> _To-do item_
Below is a block of entries, which should be copied verbatim apart from the pictures.

Stored data entries:

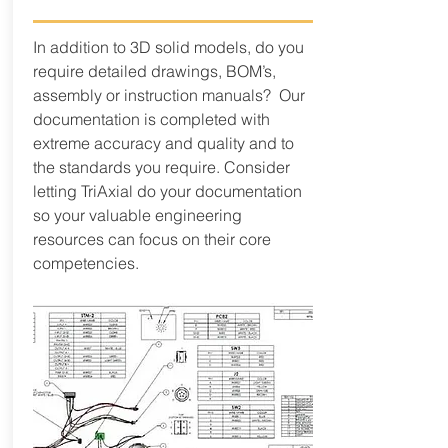
In addition to 3D solid models, do you
require detailed drawings, BOM’s,
assembly or instruction manuals? Our
documentation is completed with
extreme accuracy and quality and to
the standards you require. Consider
letting TriAxial do your documentation
so your valuable engineering
resources can focus on their core
competencies.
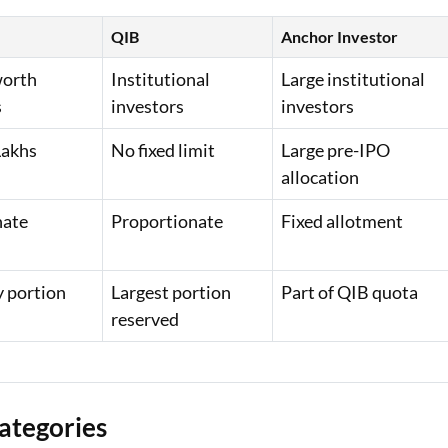
QIB
Anchor Investor
worth
Institutional
Large institutional
s
investors
investors
Lakhs
No fixed limit
Large pre-IPO
allocation
nate
Proportionate
Fixed allotment
 portion
Largest portion
Part of QIB quota
reserved
ategories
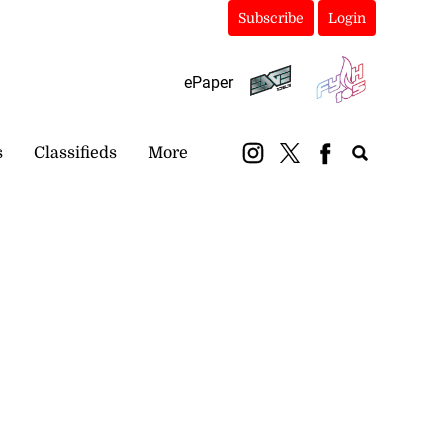
Subscribe
Login
ePaper
s
Classifieds
More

> _Worked solution_
In addition to 3D solid models, do you
require detailed drawings, BOM’s,
assembly or instruction manuals? Our
documentation is completed with
extreme accuracy and quality and to
the standards you require. Consider
letting TriAxial do your documentation
so your valuable engineering
resources can focus on their core
competencies.
QIB
Anchor Investor
worth
Institutional
Large institutional
s
investors
investors
Lakhs
No fixed limit
Large pre-IPO
allocation
nate
Proportionate
Fixed allotment
 portion
Largest portion
Part of QIB quota
reserved
ategories
Subscribe
Login
ePaper
s
Classifieds
More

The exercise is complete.